Records for processing ->
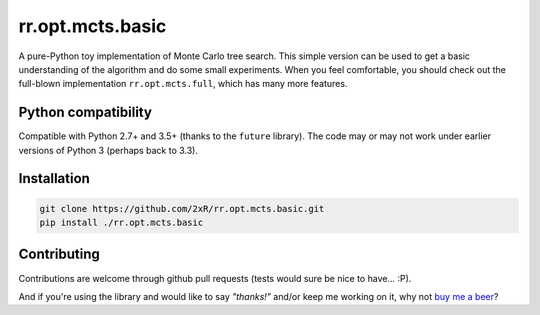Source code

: =================
rr.opt.mcts.basic
=================

A pure-Python toy implementation of Monte Carlo tree search. This simple version can be used to get a basic understanding of the algorithm and do some small experiments. When you feel comfortable, you should check out the full-blown implementation ``rr.opt.mcts.full``, which has many more features.


Python compatibility
--------------------

Compatible with Python 2.7+ and 3.5+ (thanks to the ``future`` library). The code may or may not work under earlier versions of Python 3 (perhaps back to 3.3).


Installation
------------

.. code-block:: bash

    git clone https://github.com/2xR/rr.opt.mcts.basic.git
    pip install ./rr.opt.mcts.basic


Contributing
------------

Contributions are welcome through github pull requests (tests would sure be nice to have... :P).

And if you're using the library and would like to say *"thanks!"* and/or keep me working on it, why not `buy me a beer <https://www.paypal.com/cgi-bin/webscr?cmd=_donations&business=2UMJC8HSU8RFJ&lc=PT&item_name=DoubleR&item_number=github%2f2xR%2fpaypal&currency_code=EUR&bn=PP%2dDonationsBF%3abtn_donate_LG%2egif%3aNonHosted>`_?
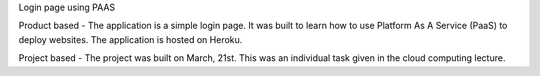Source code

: Login page using PAAS

Product based -
The application is a simple login page. It was built to learn how to use Platform As A Service (PaaS) to deploy websites. The application is hosted on Heroku.

Project based -
The project was built on March, 21st. This was an individual task given in the cloud computing lecture.
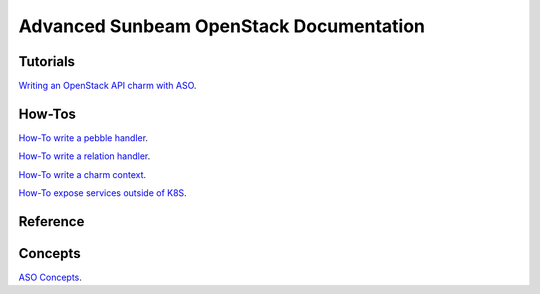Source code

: ========================================
Advanced Sunbeam OpenStack Documentation
========================================

Tutorials
#########

`Writing an OpenStack API charm with ASO <writing-OS-API-charm.rst>`_.

How-Tos
#######


`How-To write a pebble handler  <howto-pebble-handler.rst>`_.

`How-To write a relation handler  <howto-relation-handler.rst>`_.

`How-To write a charm context  <howto-config-context.rst>`_.

`How-To expose services outside of K8S <howto-expose-services.rst>`_.


Reference
#########



Concepts
########


`ASO Concepts <concepts.rst>`_.
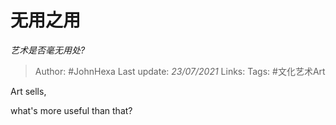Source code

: * 无用之用
  :PROPERTIES:
  :CUSTOM_ID: 无用之用
  :END:

/艺术是否毫无用处?/

#+BEGIN_QUOTE
  Author: #JohnHexa Last update: /23/07/2021/ Links: Tags: #文化艺术Art
#+END_QUOTE

Art sells,

what's more useful than that?

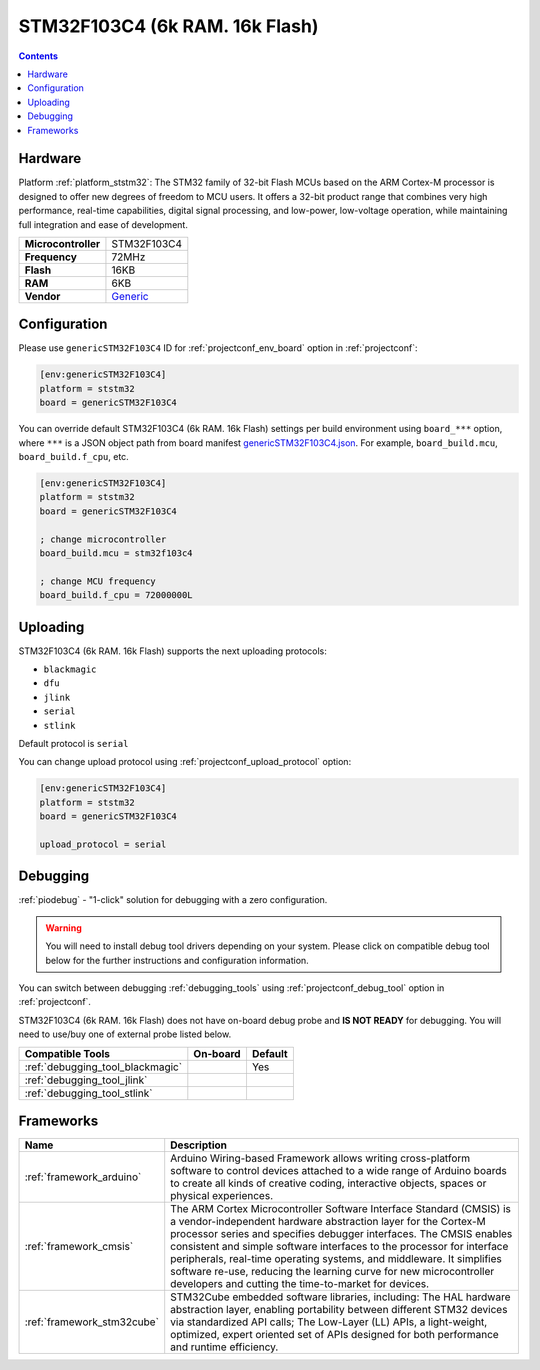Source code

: ..  Copyright (c) 2014-present PlatformIO <contact@platformio.org>
    Licensed under the Apache License, Version 2.0 (the "License");
    you may not use this file except in compliance with the License.
    You may obtain a copy of the License at
       http://www.apache.org/licenses/LICENSE-2.0
    Unless required by applicable law or agreed to in writing, software
    distributed under the License is distributed on an "AS IS" BASIS,
    WITHOUT WARRANTIES OR CONDITIONS OF ANY KIND, either express or implied.
    See the License for the specific language governing permissions and
    limitations under the License.

.. _board_ststm32_genericSTM32F103C4:

STM32F103C4 (6k RAM. 16k Flash)
===============================

.. contents::

Hardware
--------

Platform :ref:`platform_ststm32`: The STM32 family of 32-bit Flash MCUs based on the ARM Cortex-M processor is designed to offer new degrees of freedom to MCU users. It offers a 32-bit product range that combines very high performance, real-time capabilities, digital signal processing, and low-power, low-voltage operation, while maintaining full integration and ease of development.

.. list-table::

  * - **Microcontroller**
    - STM32F103C4
  * - **Frequency**
    - 72MHz
  * - **Flash**
    - 16KB
  * - **RAM**
    - 6KB
  * - **Vendor**
    - `Generic <https://www.st.com/en/microcontrollers-microprocessors/stm32f103c4.html?utm_source=platformio.org&utm_medium=docs>`__


Configuration
-------------

Please use ``genericSTM32F103C4`` ID for :ref:`projectconf_env_board` option in :ref:`projectconf`:

.. code-block:: ini

  [env:genericSTM32F103C4]
  platform = ststm32
  board = genericSTM32F103C4

You can override default STM32F103C4 (6k RAM. 16k Flash) settings per build environment using
``board_***`` option, where ``***`` is a JSON object path from
board manifest `genericSTM32F103C4.json <https://github.com/platformio/platform-ststm32/blob/master/boards/genericSTM32F103C4.json>`_. For example,
``board_build.mcu``, ``board_build.f_cpu``, etc.

.. code-block:: ini

  [env:genericSTM32F103C4]
  platform = ststm32
  board = genericSTM32F103C4

  ; change microcontroller
  board_build.mcu = stm32f103c4

  ; change MCU frequency
  board_build.f_cpu = 72000000L


Uploading
---------
STM32F103C4 (6k RAM. 16k Flash) supports the next uploading protocols:

* ``blackmagic``
* ``dfu``
* ``jlink``
* ``serial``
* ``stlink``

Default protocol is ``serial``

You can change upload protocol using :ref:`projectconf_upload_protocol` option:

.. code-block:: ini

  [env:genericSTM32F103C4]
  platform = ststm32
  board = genericSTM32F103C4

  upload_protocol = serial

Debugging
---------

:ref:`piodebug` - "1-click" solution for debugging with a zero configuration.

.. warning::
    You will need to install debug tool drivers depending on your system.
    Please click on compatible debug tool below for the further
    instructions and configuration information.

You can switch between debugging :ref:`debugging_tools` using
:ref:`projectconf_debug_tool` option in :ref:`projectconf`.

STM32F103C4 (6k RAM. 16k Flash) does not have on-board debug probe and **IS NOT READY** for debugging. You will need to use/buy one of external probe listed below.

.. list-table::
  :header-rows:  1

  * - Compatible Tools
    - On-board
    - Default
  * - :ref:`debugging_tool_blackmagic`
    - 
    - Yes
  * - :ref:`debugging_tool_jlink`
    - 
    - 
  * - :ref:`debugging_tool_stlink`
    - 
    - 

Frameworks
----------
.. list-table::
    :header-rows:  1

    * - Name
      - Description

    * - :ref:`framework_arduino`
      - Arduino Wiring-based Framework allows writing cross-platform software to control devices attached to a wide range of Arduino boards to create all kinds of creative coding, interactive objects, spaces or physical experiences.

    * - :ref:`framework_cmsis`
      - The ARM Cortex Microcontroller Software Interface Standard (CMSIS) is a vendor-independent hardware abstraction layer for the Cortex-M processor series and specifies debugger interfaces. The CMSIS enables consistent and simple software interfaces to the processor for interface peripherals, real-time operating systems, and middleware. It simplifies software re-use, reducing the learning curve for new microcontroller developers and cutting the time-to-market for devices.

    * - :ref:`framework_stm32cube`
      - STM32Cube embedded software libraries, including: The HAL hardware abstraction layer, enabling portability between different STM32 devices via standardized API calls; The Low-Layer (LL) APIs, a light-weight, optimized, expert oriented set of APIs designed for both performance and runtime efficiency.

Task goal -> The records above should be returned exactly; no image belongs in the copy.

Solution to this problem ->
Source code

: =================
rr.opt.mcts.basic
=================

A pure-Python toy implementation of Monte Carlo tree search. This simple version can be used to get a basic understanding of the algorithm and do some small experiments. When you feel comfortable, you should check out the full-blown implementation ``rr.opt.mcts.full``, which has many more features.


Python compatibility
--------------------

Compatible with Python 2.7+ and 3.5+ (thanks to the ``future`` library). The code may or may not work under earlier versions of Python 3 (perhaps back to 3.3).


Installation
------------

.. code-block:: bash

    git clone https://github.com/2xR/rr.opt.mcts.basic.git
    pip install ./rr.opt.mcts.basic


Contributing
------------

Contributions are welcome through github pull requests (tests would sure be nice to have... :P).

And if you're using the library and would like to say *"thanks!"* and/or keep me working on it, why not `buy me a beer <https://www.paypal.com/cgi-bin/webscr?cmd=_donations&business=2UMJC8HSU8RFJ&lc=PT&item_name=DoubleR&item_number=github%2f2xR%2fpaypal&currency_code=EUR&bn=PP%2dDonationsBF%3abtn_donate_LG%2egif%3aNonHosted>`_?
Source code

: Login page using PAAS

Product based -
The application is a simple login page. It was built to learn how to use Platform As A Service (PaaS) to deploy websites. The application is hosted on Heroku.

Project based -
The project was built on March, 21st. This was an individual task given in the cloud computing lecture.
Source code

: ========================================
Advanced Sunbeam OpenStack Documentation
========================================

Tutorials
#########

`Writing an OpenStack API charm with ASO <writing-OS-API-charm.rst>`_.

How-Tos
#######


`How-To write a pebble handler  <howto-pebble-handler.rst>`_.

`How-To write a relation handler  <howto-relation-handler.rst>`_.

`How-To write a charm context  <howto-config-context.rst>`_.

`How-To expose services outside of K8S <howto-expose-services.rst>`_.


Reference
#########



Concepts
########


`ASO Concepts <concepts.rst>`_.
Source code

: * 无用之用
  :PROPERTIES:
  :CUSTOM_ID: 无用之用
  :END:

/艺术是否毫无用处?/

#+BEGIN_QUOTE
  Author: #JohnHexa Last update: /23/07/2021/ Links: Tags: #文化艺术Art
#+END_QUOTE

Art sells,

what's more useful than that?

Source code

: ..  Copyright (c) 2014-present PlatformIO <contact@platformio.org>
    Licensed under the Apache License, Version 2.0 (the "License");
    you may not use this file except in compliance with the License.
    You may obtain a copy of the License at
       http://www.apache.org/licenses/LICENSE-2.0
    Unless required by applicable law or agreed to in writing, software
    distributed under the License is distributed on an "AS IS" BASIS,
    WITHOUT WARRANTIES OR CONDITIONS OF ANY KIND, either express or implied.
    See the License for the specific language governing permissions and
    limitations under the License.

.. _board_ststm32_genericSTM32F103C4:

STM32F103C4 (6k RAM. 16k Flash)
===============================

.. contents::

Hardware
--------

Platform :ref:`platform_ststm32`: The STM32 family of 32-bit Flash MCUs based on the ARM Cortex-M processor is designed to offer new degrees of freedom to MCU users. It offers a 32-bit product range that combines very high performance, real-time capabilities, digital signal processing, and low-power, low-voltage operation, while maintaining full integration and ease of development.

.. list-table::

  * - **Microcontroller**
    - STM32F103C4
  * - **Frequency**
    - 72MHz
  * - **Flash**
    - 16KB
  * - **RAM**
    - 6KB
  * - **Vendor**
    - `Generic <https://www.st.com/en/microcontrollers-microprocessors/stm32f103c4.html?utm_source=platformio.org&utm_medium=docs>`__


Configuration
-------------

Please use ``genericSTM32F103C4`` ID for :ref:`projectconf_env_board` option in :ref:`projectconf`:

.. code-block:: ini

  [env:genericSTM32F103C4]
  platform = ststm32
  board = genericSTM32F103C4

You can override default STM32F103C4 (6k RAM. 16k Flash) settings per build environment using
``board_***`` option, where ``***`` is a JSON object path from
board manifest `genericSTM32F103C4.json <https://github.com/platformio/platform-ststm32/blob/master/boards/genericSTM32F103C4.json>`_. For example,
``board_build.mcu``, ``board_build.f_cpu``, etc.

.. code-block:: ini

  [env:genericSTM32F103C4]
  platform = ststm32
  board = genericSTM32F103C4

  ; change microcontroller
  board_build.mcu = stm32f103c4

  ; change MCU frequency
  board_build.f_cpu = 72000000L


Uploading
---------
STM32F103C4 (6k RAM. 16k Flash) supports the next uploading protocols:

* ``blackmagic``
* ``dfu``
* ``jlink``
* ``serial``
* ``stlink``

Default protocol is ``serial``

You can change upload protocol using :ref:`projectconf_upload_protocol` option:

.. code-block:: ini

  [env:genericSTM32F103C4]
  platform = ststm32
  board = genericSTM32F103C4

  upload_protocol = serial

Debugging
---------

:ref:`piodebug` - "1-click" solution for debugging with a zero configuration.

.. warning::
    You will need to install debug tool drivers depending on your system.
    Please click on compatible debug tool below for the further
    instructions and configuration information.

You can switch between debugging :ref:`debugging_tools` using
:ref:`projectconf_debug_tool` option in :ref:`projectconf`.

STM32F103C4 (6k RAM. 16k Flash) does not have on-board debug probe and **IS NOT READY** for debugging. You will need to use/buy one of external probe listed below.

.. list-table::
  :header-rows:  1

  * - Compatible Tools
    - On-board
    - Default
  * - :ref:`debugging_tool_blackmagic`
    - 
    - Yes
  * - :ref:`debugging_tool_jlink`
    - 
    - 
  * - :ref:`debugging_tool_stlink`
    - 
    - 

Frameworks
----------
.. list-table::
    :header-rows:  1

    * - Name
      - Description

    * - :ref:`framework_arduino`
      - Arduino Wiring-based Framework allows writing cross-platform software to control devices attached to a wide range of Arduino boards to create all kinds of creative coding, interactive objects, spaces or physical experiences.

    * - :ref:`framework_cmsis`
      - The ARM Cortex Microcontroller Software Interface Standard (CMSIS) is a vendor-independent hardware abstraction layer for the Cortex-M processor series and specifies debugger interfaces. The CMSIS enables consistent and simple software interfaces to the processor for interface peripherals, real-time operating systems, and middleware. It simplifies software re-use, reducing the learning curve for new microcontroller developers and cutting the time-to-market for devices.

    * - :ref:`framework_stm32cube`
      - STM32Cube embedded software libraries, including: The HAL hardware abstraction layer, enabling portability between different STM32 devices via standardized API calls; The Low-Layer (LL) APIs, a light-weight, optimized, expert oriented set of APIs designed for both performance and runtime efficiency.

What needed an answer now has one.